Um für die klimafreundliche Sanierung der verfallenden US-Infrastruktur - derzeit veranschlagte Kosten: Rund 1800 Milliarden Dollar über acht Jahre - zu zahlen, hat US-Präsident Joe Biden neben seiner Initiative zu einer globalen Mindeststeuer für Unternehmen von 15 Prozent auch höhere Unternehmenssteuern von 28 Prozent in den USA, das Schließen von Steuerschlupflöchern und auch eine Verdoppelung der Kapitalertragssteuer bei Gewinnen aus Aktiengeschäften über eine Million Dollar vorgeschlagen.

Biden will außerdem die Mitarbeiterzahl der jahrelang personell kaputt gesparten Steuerbehörde IRS in den nächsten zehn Jahren verdoppeln beziehungsweise ihre Mitarbeiterzahl um 87.000 zu erhöhen. Bei einer Anhörung im US-Kongress hatte der IRS-Chef Charles Rettig vor Kurzem erklärt, dem Land würden jährlich eigentlich fällige Steuern in Höhe von bis zu 1000 Milliarden Dollar vor allem von reichen Amerikanern entgehen.

Ob die tatsächlich kommen, ist angesichts knapper Mehrheitsverhältnisse im US-Kongress unklar. Doch angesichts von Umfragen, die viel Zustimmung zum »Reiche schröpfen« zeigen, fordern führende Demokraten-Politiker offen und einigermaßen selbstbewusst Steuererhöhungen für Reiche – bis vor Kurzem war das ein jahrelanges politisches Tabu.
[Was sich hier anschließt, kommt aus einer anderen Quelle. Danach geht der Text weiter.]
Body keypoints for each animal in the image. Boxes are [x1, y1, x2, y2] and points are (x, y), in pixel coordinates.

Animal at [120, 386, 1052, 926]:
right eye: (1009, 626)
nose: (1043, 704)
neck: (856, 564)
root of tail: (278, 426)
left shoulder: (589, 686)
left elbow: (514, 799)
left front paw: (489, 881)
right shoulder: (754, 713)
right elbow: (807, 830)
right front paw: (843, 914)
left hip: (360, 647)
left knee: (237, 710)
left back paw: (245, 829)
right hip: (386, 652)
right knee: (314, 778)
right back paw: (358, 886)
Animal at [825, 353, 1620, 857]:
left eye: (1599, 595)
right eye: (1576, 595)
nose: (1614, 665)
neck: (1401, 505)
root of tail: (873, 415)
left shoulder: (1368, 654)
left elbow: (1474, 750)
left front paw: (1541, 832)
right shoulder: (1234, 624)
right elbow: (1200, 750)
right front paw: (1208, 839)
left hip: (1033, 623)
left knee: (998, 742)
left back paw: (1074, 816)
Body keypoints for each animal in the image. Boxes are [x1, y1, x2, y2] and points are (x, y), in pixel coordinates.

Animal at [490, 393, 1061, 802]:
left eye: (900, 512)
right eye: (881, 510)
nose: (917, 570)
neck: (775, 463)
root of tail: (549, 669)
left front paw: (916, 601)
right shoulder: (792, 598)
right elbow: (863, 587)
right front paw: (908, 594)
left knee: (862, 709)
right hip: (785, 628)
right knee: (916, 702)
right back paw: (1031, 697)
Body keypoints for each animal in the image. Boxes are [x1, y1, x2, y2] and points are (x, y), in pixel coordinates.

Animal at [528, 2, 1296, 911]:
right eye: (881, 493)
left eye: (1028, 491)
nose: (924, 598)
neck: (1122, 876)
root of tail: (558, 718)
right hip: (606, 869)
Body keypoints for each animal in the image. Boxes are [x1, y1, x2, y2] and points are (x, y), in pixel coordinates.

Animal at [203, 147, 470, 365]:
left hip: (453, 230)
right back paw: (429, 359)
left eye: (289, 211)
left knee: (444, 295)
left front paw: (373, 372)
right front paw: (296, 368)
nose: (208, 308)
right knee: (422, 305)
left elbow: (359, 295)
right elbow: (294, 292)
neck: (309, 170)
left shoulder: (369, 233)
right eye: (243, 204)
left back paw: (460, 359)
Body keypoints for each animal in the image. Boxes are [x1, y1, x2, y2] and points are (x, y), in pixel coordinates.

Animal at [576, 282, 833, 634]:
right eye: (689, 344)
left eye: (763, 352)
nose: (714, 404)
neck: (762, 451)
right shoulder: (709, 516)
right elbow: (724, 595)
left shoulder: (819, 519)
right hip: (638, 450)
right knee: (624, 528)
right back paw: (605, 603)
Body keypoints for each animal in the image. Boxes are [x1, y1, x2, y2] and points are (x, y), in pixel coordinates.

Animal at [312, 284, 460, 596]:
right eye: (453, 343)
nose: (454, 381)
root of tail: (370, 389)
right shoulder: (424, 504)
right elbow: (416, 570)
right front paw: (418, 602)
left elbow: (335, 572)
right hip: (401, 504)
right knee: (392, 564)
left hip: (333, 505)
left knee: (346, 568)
Progressive Demokraten haben noch weitergehende Pläne vorgelegt. Im März haben Sanders und Warren einen Gesetzesentwurf für eine jährliche Vermögenssteuer in Höhe von zwei Prozent für Vermögen von 50 Millionen bis einer Milliarde und drei Prozent auf Vermögen über eine Milliarde Dollar vorgelegt. Betroffen wären 100.000 Amerikaner oder die 1000 reichsten Familien im Land. Sie könnte der US-Regierung im Laufe eines Jahrzehnts Mehreinnahmen von bis zu drei Billionen Dollar einbringen, haben die linken Ökonomen Emmanuel Saez und Gabriel Zucman, von der University of California in Berkeley ausgerechnet.

Die Veröffentlichung der Pro-Publica-Zahlen kommentierte Zucman so: »Das ist die Steuerstory des Jahres. Von den bisher bekannten Daten war immer klar, dass Milliardäre kaum Steuern zahlen, aber selbst ich bin überrascht, wie niedrig ihre effektive Steuerlast tatsächlich ist«. Einer der Top-Milliardäre, die die Pro-Publica Zahlen auf Anfrage der Investigativjournalisten kommentierte, war übrigens Warren Buffett.

Er spricht sich seit längerer Zeit für höhere Besteuerung großer Vermögen aus und erklärte auch jetzt: »Ich glaube auch weiterhin, dass die Steuergesetzgebung deutlich geändert werden sollte«. Er hatte 2011einen Artikel in der » New York Times« veröffentlicht, dass er im Vorjahr nur 6,9 Millionen Dollar Steuern gezahlt habe, was einer Steuerrate von 0,2 Prozent entsprach, weil sein Vermögen im selben Jahr um 3 Milliarden Dollar gewachsen war. Buffett schrieb damals auch: »Es gibt seit 20 Jahren einen Klassenkampf und meine Klasse hat gewonnen«.